Willie McClain's family moved into the High Point public housing development in West Seattle, a bulge of land that juts into Puget Sound south of downtown Seattle. High Point had been built during World War II for defense industry workers. In 1960, as Willie remembers it, the vast majority of High Point's residents were black. The kids had a fairly idyllic life as long as they stayed within the projects—they played tetherball, basketball, and capture the flag on the playfield, rode their bikes down a steep dirt hill, and hunted for frogs in the wetlands. If they ventured from the development, though, it was different. McClain remembers walking down the street with his friends and white people yelling at them, “Go back to the projects!” and “You're in the wrong part of town!” When the kids tried to walk to a big public park nearby, the police stopped them and told them to go back to High Point. “In Gulfport, you were liable to get hit, shot, killed, and disappeared,” McClain says. “Here, I guess you could say it was open and blatant, but not life-threatening. It was more of a threat: ‘You better get yourself back up there before we do something to you.' ”
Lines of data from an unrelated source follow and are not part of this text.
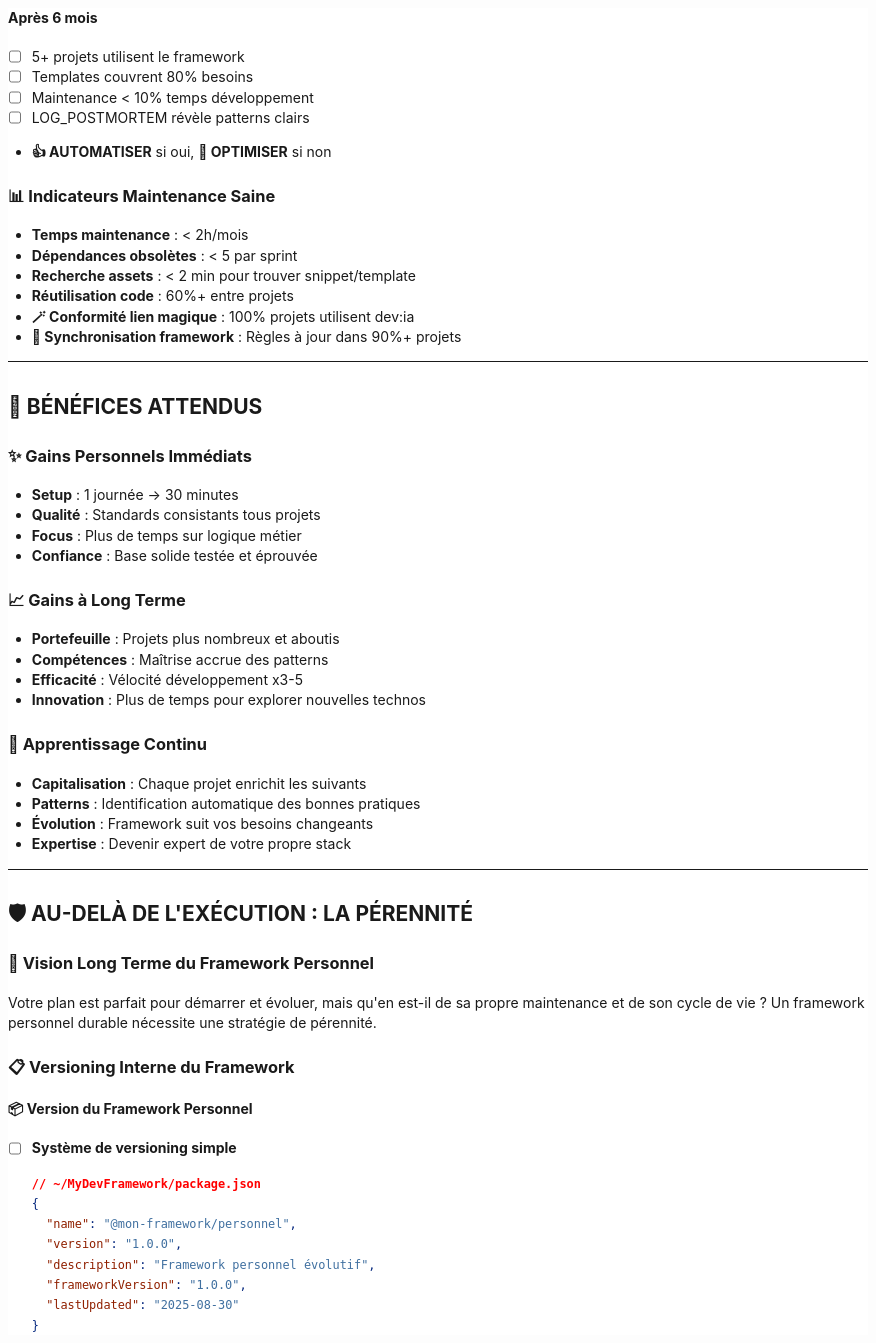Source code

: #### **Après 6 mois**  
- [ ] 5+ projets utilisent le framework
- [ ] Templates couvrent 80% besoins
- [ ] Maintenance < 10% temps développement
- [ ] LOG_POSTMORTEM révèle patterns clairs
- **👍 AUTOMATISER** si oui, **🔄 OPTIMISER** si non

### 📊 **Indicateurs Maintenance Saine**
- **Temps maintenance** : < 2h/mois
- **Dépendances obsolètes** : < 5 par sprint
- **Recherche assets** : < 2 min pour trouver snippet/template
- **Réutilisation code** : 60%+ entre projets
- **🪄 Conformité lien magique** : 100% projets utilisent dev:ia
- **💖 Synchronisation framework** : Règles à jour dans 90%+ projets

---

## 🎁 BÉNÉFICES ATTENDUS

### ✨ **Gains Personnels Immédiats**
- **Setup** : 1 journée → 30 minutes
- **Qualité** : Standards consistants tous projets
- **Focus** : Plus de temps sur logique métier
- **Confiance** : Base solide testée et éprouvée

### 📈 **Gains à Long Terme**
- **Portefeuille** : Projets plus nombreux et aboutis
- **Compétences** : Maîtrise accrue des patterns
- **Efficacité** : Vélocité développement x3-5
- **Innovation** : Plus de temps pour explorer nouvelles technos

### 🧠 **Apprentissage Continu**
- **Capitalisation** : Chaque projet enrichit les suivants
- **Patterns** : Identification automatique des bonnes pratiques
- **Évolution** : Framework suit vos besoins changeants
- **Expertise** : Devenir expert de votre propre stack

---

## 🛡️ AU-DELÀ DE L'EXÉCUTION : LA PÉRENNITÉ

### 🚀 **Vision Long Terme du Framework Personnel**

Votre plan est parfait pour démarrer et évoluer, mais qu'en est-il de sa propre maintenance et de son cycle de vie ? Un framework personnel durable nécessite une stratégie de pérennité.

### 📋 **Versioning Interne du Framework**

#### **📦 Version du Framework Personnel**
- [ ] **Système de versioning simple**
  ```json
  // ~/MyDevFramework/package.json
  {
    "name": "@mon-framework/personnel",
    "version": "1.0.0",
    "description": "Framework personnel évolutif",
    "frameworkVersion": "1.0.0",
    "lastUpdated": "2025-08-30"
  }
  ```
In November 1961, Martin Luther King Jr., then only thirty-two years old, made his only visit to Seattle. Thousands of people came out to the University of Washington, a downtown auditorium, and Garfield High School in the Central Area, where he gave speeches calling for an end to segregation. Carrying on the intellectual tradition established by Du Bois, King pressed for the full legal, economic, and social integration of blacks into American society. In New York, Malcolm X represented another prong of the movement. He led the Nation of Islam's Mosque No. 7 in Harlem and used his position to deliver blistering indictments of white treatment of blacks in America. Picking up on the strand of black intellectual thought that flowed from Booker T. Washington through Marcus Garvey, who led a Harlem-based movement in the 1910s that called for blacks to repatriate to Africa, Malcolm X advocated the establishment of a separate homeland in the South for African Americans. In probably his most famous quote, he insisted that blacks should achieve freedom “by any means necessary.” At the same time, King and Malcolm X, though very different in philosophy, worked somewhat in tandem. “If the white people realize what the alternative is,” Malcolm said, “perhaps they will be more willing to hear Dr. King.”